Adelson and his wife spent more than $92 million on Republicans in the 2012 presidential cycle. Adelson wrote Walker a $250,000 check during his recall campaign that year. That is the second-highest campaign donation in state history, behind only the $500,000 that Beloit businesswoman Diane Hendricks gave Walker during the recall.
Normal campaign limits did not apply during much of the recall, which Walker won. Walker used that victory, the first win for any governor targeted for recall in U.S. history, to raise his national profile and put him on the list of 2016 presidential hopefuls.

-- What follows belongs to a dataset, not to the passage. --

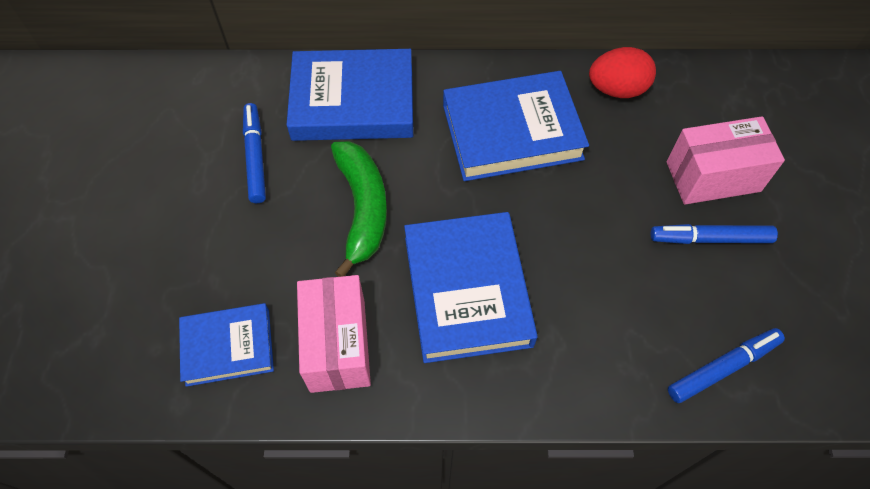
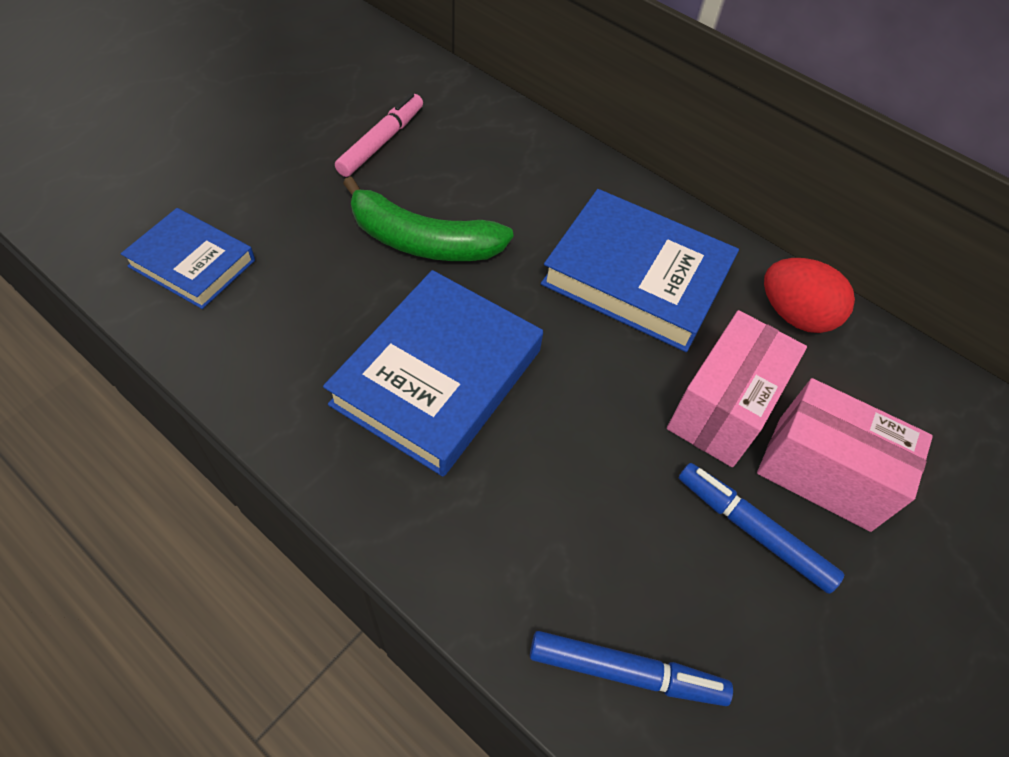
camera: 35 degrees right, 5 degrees down
blue marker [243,103,266,203] -> pink marker [335,93,423,177]
blue book [286,49,413,141] -> none
pink box [297,275,371,393] -> pink box moved to [667,310,807,467]
green banana [331,141,387,277] -> green banana turned 75 degrees clockwise [343,176,514,261]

Walker is scheduled to speak at a Saturday luncheon at the meeting being held at Adelson’s Venetian resort hotel and casino. Other possible 2016 presidential hopefuls slated to be there include New Jersey Gov. Chris Christie, Ohio Gov. John Kasich and former Florida Gov. Jeb Bush.

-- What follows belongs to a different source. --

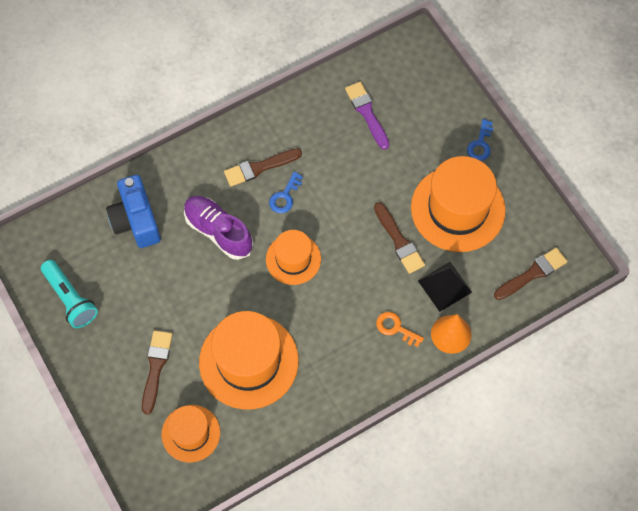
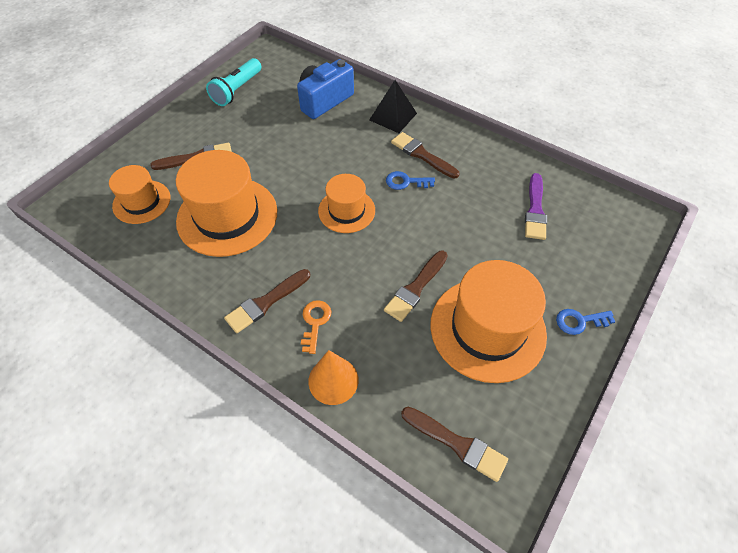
camera: 65 degrees right, 10 degrees down
purple shoe [184,196,253,260] -> none
purple brush [345,82,389,150] -> purple brush turned 150 degrees clockwise [525,173,547,240]
black pyramid [418,262,472,312] -> black pyramid moved to [369,80,417,133]
none -> brown brush [224,269,310,333]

U.S. Rep. Sean Duffy, a 42-year-old Republican who represents northern Wisconsin’s 7th Congressional District, is slated to be the featured speaker during a Saturday dessert reception targeting young Republican leaders.
Walker is headed to the meeting, which attracts considerable national political buzz, even as he’s tried to downplay his 2016 ambitions in the midst of his re-election campaign this year against Democrat Mary Burke, a former Trek Bicycle Corp. executive.
“The governor remains focused on 2014 and sharing his common-sense conservative message with like-minded leaders,” Walker’s campaign spokeswoman Alleigh Marre said Wednesday when asked why he was attending the Las Vegas meeting.
A spokesman for Burke declined to comment on Walker going to the Las Vegas meeting.
Walker is leaving the state on the heels of signing a half-billion dollar property and income tax cut into law on Monday. The governor spent much of the week crisscrossing Wisconsin to tout those cuts, which take effect in the coming weeks and will lower property taxes on bills mailed in December.
A Marquette University Law School poll released Wednesday showed Walker with 48 percent support to Burke’s 41 percent. The poll of 801 registered voters, done between March 20 and Sunday, has a 3.5 percentage point margin of error.
Walker has repeatedly said he’s focused on his re-election, but he’s been keeping his name on the national stage as well. He has also refused to commit to serving a full four-year term if re-elected.
Last fall, Walker released his book, “Unintimidated: A Governor’s Story and a Nation’s Challenge,” which detailed the recall fight and outlined his political philosophy. He’s also visited the early presidential primary states of Iowa, South Carolina and New Hampshire while also remaining tapped in to big national Republican donors like Adelson.
Wisconsin Democratic Party spokeswoman Melissa Baldauff said it was “no surprise that Scott Walker is heading to kiss the Sheldon Adelson ring to curry favor for 2016 while scrounging for out-of-state campaign cash that he can use to try and spin his dismal economic record.”
Walker is going to the meeting while he mulls whether to allow the Menominee Tribe, in partnership with Hard Rock International, to open a new casino in Beloit. That project has been opposed by the Forest County Potawatomi, which operates a competing casino in Milwaukee.
Las Vegas Sands, which Adelson heads, has not been involved in the Wisconsin project.